IBM Watson Assistant
Pioneering the domain, IBM offers an AI platform called Watson Assistant that enables developers and business users to collaborate and build conversational solutions. It is feature-rich and integrates with various existing content sources and applications. IBM claims it is possible to create and launch a highly-intelligent virtual agent in an hour without writing code.
IBM is known for being a leading conversational AI platform for huge enterprises. For example, Humana — one of the largest insurance providers in the US — fields thousands of routine health insurance queries per day with a voice-enabled, self-service conversational AI developed with Watson. This Voice Agent serves callers at one-third of the cost of Humana’s previous system and doubles the call containment rate.
Rasa is an open-source framework for creating conversational AI. The framework consists of two Python libraries: Rasa NLU and Rasa Core. The former aims at enabling an assistant to understand what a user means in terms of intent and derive details of user input. Another piece of this tech stack puzzle is Rasa Core — an ML-based development and management system. Rasa allows you to build and run conversational AI locally, use your own data, and tune models to your specific use cases.
At its core, Dialogflow is an NLU platform that helps design and integrate a conversational user interface into your mobile app, web application, device, bot, interactive voice response system, and so on. Dialogflow is set to analyze various user input types and provide responses through text or with synthetic speech.
The platform comes in two shapes, each of which has its own agent type, user interface, API, client libraries, and documentation:
- Dialogflow CX is for building large and complex virtual agents; and
- Dialogflow ES is suitable for small and simple agents.
Dialogflow also has the Natural Language API to perform sentiment analysis of user inputs — identify whether their attitude is positive, negative, or neutral.
Amazon Lex is a fully managed artificial intelligence (AI) service with advanced NLU models to design, build, test, and deploy conversational interfaces in applications. It integrates easily with other AWS cloud-based services as well as external interfaces. Amazon Lex uses the same foundation as Alexa. Amazon’s Alexa is available on more than 100 million devices worldwide and is configurable with more than 100,000 Alexa skills.

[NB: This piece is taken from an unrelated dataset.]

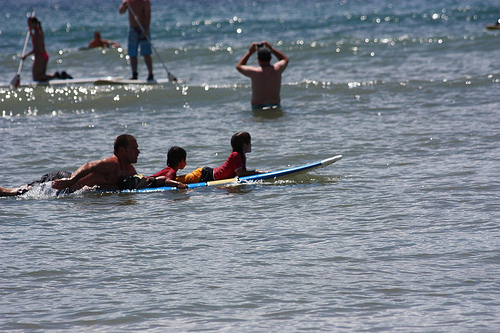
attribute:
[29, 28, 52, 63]
bikini — pink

These skills are usually command interpreters, but you can use Lex to build conversational AIs as well.
Based on the use case, it may be more sensible to build your own custom conversational AI system without relying on any of the existing solutions. More difficult in terms of realization, this is a good way to ensure that the end result will meet all of your desired criteria.
Conversational AI challenges
If you are considering building a conversational AI system, there will be obstacles on your path you have to be ready to overcome.
First and foremost, language is hard. There are lots of different languages each with its own grammar and syntax. In addition to that, those languages are packed with dialects, accents, sarcasm, and slang that take the complexity of understanding speech to a whole new level. Besides, there are also spelling errors and noise that should be separated from important signals. These and other factors influence the communication between a human and a machine and are very difficult to deal with.
Security and privacy
To provide appropriate responses, your conversational AI needs a lot of data, which makes it prone to privacy and security breaches. Protecting your data and making your system compliant with all required security standards is a difficult yet mandatory task. Conversational AI applications must be designed to ensure the privacy of sensitive data.
While it’s not yet everybody’s go-to, conversational AI is in use and enjoying increasing popularity as people get to know and understand it. There are still challenges that have to be overcome to increase the number of people who are comfortable using this technology and for a wider variety of use cases. It is important to educate: Help your target audiences who are not familiar with the technology get to know it better.